According to 1999 census estimates from the University's Weldon Cooper Center for Public Service, the Commonwealth of Virginia is becoming increasingly suburbanized and its population in rural areas is simultaneously expanding.

Data indicates that about 5.4 million of Virginia's 6.9 million residents -- or 78 percent -- reside in metropolitan areas and a large proportion of those metropolitan residents live in the suburbs.

The Center calculated that about 52 percent of Virginia's residents live in suburban areas.

Center Research Analyst Donna Tolson said these findings are "a continuance of a trend we've been seeing throughout the past decade."

The migration of people from cities to surrounding suburbs has been particularly significant in Northern Virginia.

Tolson said that the disproportionate growth in Northern Virginia has caused Fairfax County to become an "economic center" comparable to Washington, D.C., and Arlington, Va.

Second-Year Engineering student Adam Goobic, a resident of Chantilly, Va., in Fairfax County, corroborates these findings.

Goobic said he remembers the "population began to increase rapidly around 1988 and it is still increasing."

He said the massive influx of people has intensified traffic problems and congestion in Northern Virginia.

He added that the Fairfax County Parkway was constructed next to his house in an area that was previously wooded.

The purpose of the Parkway was to alleviate traffic problems, but Goobic said it used to take "15 minutes to get to high school, which was less than one mile away from home."

Rural areas in Virginia that once faced population declines are now experiencing growth. Since 1990, Virginia's rural counties have gained almost 92,000 residents; but the majority of this growth is concentrated at the rural edges of metropolitan areas.

Thirty-seven of Virginia's 59 non-metropolitan areas share a border with at least one metropolitan locality. These border counties are important because as the population continues to spread outward from metropolitan areas, these once rural counties become suburbs, Center officials said.

The prevalence of interstate highways is another factor that may contribute to population growth.

In particular, distance from an interstate may be an important influence on the rate of growth.

The three slowly growing areas of Southwest Virginia, Southside and the Northern Neck all contain a significant number of regions that are separated from an interstate by more than one county.
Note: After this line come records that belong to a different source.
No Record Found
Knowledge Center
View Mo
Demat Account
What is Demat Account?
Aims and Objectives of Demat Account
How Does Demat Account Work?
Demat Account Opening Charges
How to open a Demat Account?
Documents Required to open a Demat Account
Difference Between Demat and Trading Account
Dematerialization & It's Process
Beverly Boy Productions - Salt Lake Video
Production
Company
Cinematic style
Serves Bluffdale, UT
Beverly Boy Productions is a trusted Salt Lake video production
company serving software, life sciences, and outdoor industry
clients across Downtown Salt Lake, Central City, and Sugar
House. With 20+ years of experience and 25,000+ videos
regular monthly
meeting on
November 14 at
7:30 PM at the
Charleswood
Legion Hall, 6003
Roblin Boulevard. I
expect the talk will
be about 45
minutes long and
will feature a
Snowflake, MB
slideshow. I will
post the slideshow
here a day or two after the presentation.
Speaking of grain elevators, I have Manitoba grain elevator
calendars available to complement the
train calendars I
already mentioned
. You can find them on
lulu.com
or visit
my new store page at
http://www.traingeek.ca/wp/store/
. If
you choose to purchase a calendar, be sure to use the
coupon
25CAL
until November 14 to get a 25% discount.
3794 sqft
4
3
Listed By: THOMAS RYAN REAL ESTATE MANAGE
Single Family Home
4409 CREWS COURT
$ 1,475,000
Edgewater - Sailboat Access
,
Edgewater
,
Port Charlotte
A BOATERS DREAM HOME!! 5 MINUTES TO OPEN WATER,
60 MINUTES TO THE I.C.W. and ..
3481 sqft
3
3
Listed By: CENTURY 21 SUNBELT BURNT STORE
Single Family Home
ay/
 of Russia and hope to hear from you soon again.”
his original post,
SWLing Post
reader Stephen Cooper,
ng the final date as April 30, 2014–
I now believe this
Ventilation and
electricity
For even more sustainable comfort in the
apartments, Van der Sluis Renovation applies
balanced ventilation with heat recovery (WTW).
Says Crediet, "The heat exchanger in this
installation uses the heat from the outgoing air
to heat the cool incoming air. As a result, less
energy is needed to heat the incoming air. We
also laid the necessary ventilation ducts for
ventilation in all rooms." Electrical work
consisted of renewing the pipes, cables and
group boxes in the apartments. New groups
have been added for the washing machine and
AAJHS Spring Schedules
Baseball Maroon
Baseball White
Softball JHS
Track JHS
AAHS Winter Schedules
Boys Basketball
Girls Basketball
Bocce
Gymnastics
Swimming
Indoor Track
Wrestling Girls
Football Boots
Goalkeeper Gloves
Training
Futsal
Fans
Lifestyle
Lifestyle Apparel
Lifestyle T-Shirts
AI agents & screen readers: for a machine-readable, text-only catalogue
The Center conducts this study annually in years when there is no national census. Researchers gather data that is formatted into a statistical model that measures indicators of change, such as changes in the number of births, school enrollments and filed tax returns.

Changes in these samples indicate a change in the entire population, Tolson said.

She said the objective of the study is to determine population estimates for future state funding and planning.